PROVIDED MATERIAL
╔══
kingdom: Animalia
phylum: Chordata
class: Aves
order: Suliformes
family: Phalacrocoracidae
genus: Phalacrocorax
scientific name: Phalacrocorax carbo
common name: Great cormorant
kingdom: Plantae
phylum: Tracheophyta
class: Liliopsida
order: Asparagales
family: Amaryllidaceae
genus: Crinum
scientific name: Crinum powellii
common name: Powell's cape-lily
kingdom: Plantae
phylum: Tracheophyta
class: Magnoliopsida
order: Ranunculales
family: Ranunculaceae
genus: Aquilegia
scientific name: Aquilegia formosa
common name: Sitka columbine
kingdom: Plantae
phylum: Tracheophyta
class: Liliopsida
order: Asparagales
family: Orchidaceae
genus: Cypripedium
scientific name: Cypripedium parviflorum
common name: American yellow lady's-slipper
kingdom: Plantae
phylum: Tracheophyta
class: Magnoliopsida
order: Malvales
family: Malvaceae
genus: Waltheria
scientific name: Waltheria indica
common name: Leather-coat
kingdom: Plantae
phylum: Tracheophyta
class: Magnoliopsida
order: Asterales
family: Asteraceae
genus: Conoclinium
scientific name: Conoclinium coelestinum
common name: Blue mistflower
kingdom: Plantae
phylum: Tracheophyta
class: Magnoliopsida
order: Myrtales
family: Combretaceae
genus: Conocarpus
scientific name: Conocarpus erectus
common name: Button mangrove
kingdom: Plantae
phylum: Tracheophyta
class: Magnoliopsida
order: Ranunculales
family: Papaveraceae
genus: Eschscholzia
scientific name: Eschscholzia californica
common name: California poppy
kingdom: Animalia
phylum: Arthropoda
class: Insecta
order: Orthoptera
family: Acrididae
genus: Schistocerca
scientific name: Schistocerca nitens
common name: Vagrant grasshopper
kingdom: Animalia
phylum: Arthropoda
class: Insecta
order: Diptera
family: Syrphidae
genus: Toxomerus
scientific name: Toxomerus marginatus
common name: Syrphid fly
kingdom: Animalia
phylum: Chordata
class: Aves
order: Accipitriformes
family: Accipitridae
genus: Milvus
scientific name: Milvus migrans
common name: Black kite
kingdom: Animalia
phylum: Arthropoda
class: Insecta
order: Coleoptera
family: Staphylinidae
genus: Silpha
╚══
TASK STATEMENT
Retype every line of the items above with no changes.

ANSWER IN FULL
kingdom: Animalia
phylum: Chordata
class: Aves
order: Suliformes
family: Phalacrocoracidae
genus: Phalacrocorax
scientific name: Phalacrocorax carbo
common name: Great cormorant
kingdom: Plantae
phylum: Tracheophyta
class: Liliopsida
order: Asparagales
family: Amaryllidaceae
genus: Crinum
scientific name: Crinum powellii
common name: Powell's cape-lily
kingdom: Plantae
phylum: Tracheophyta
class: Magnoliopsida
order: Ranunculales
family: Ranunculaceae
genus: Aquilegia
scientific name: Aquilegia formosa
common name: Sitka columbine
kingdom: Plantae
phylum: Tracheophyta
class: Liliopsida
order: Asparagales
family: Orchidaceae
genus: Cypripedium
scientific name: Cypripedium parviflorum
common name: American yellow lady's-slipper
kingdom: Plantae
phylum: Tracheophyta
class: Magnoliopsida
order: Malvales
family: Malvaceae
genus: Waltheria
scientific name: Waltheria indica
common name: Leather-coat
kingdom: Plantae
phylum: Tracheophyta
class: Magnoliopsida
order: Asterales
family: Asteraceae
genus: Conoclinium
scientific name: Conoclinium coelestinum
common name: Blue mistflower
kingdom: Plantae
phylum: Tracheophyta
class: Magnoliopsida
order: Myrtales
family: Combretaceae
genus: Conocarpus
scientific name: Conocarpus erectus
common name: Button mangrove
kingdom: Plantae
phylum: Tracheophyta
class: Magnoliopsida
order: Ranunculales
family: Papaveraceae
genus: Eschscholzia
scientific name: Eschscholzia californica
common name: California poppy
kingdom: Animalia
phylum: Arthropoda
class: Insecta
order: Orthoptera
family: Acrididae
genus: Schistocerca
scientific name: Schistocerca nitens
common name: Vagrant grasshopper
kingdom: Animalia
phylum: Arthropoda
class: Insecta
order: Diptera
family: Syrphidae
genus: Toxomerus
scientific name: Toxomerus marginatus
common name: Syrphid fly
kingdom: Animalia
phylum: Chordata
class: Aves
order: Accipitriformes
family: Accipitridae
genus: Milvus
scientific name: Milvus migrans
common name: Black kite
kingdom: Animalia
phylum: Arthropoda
class: Insecta
order: Coleoptera
family: Staphylinidae
genus: Silpha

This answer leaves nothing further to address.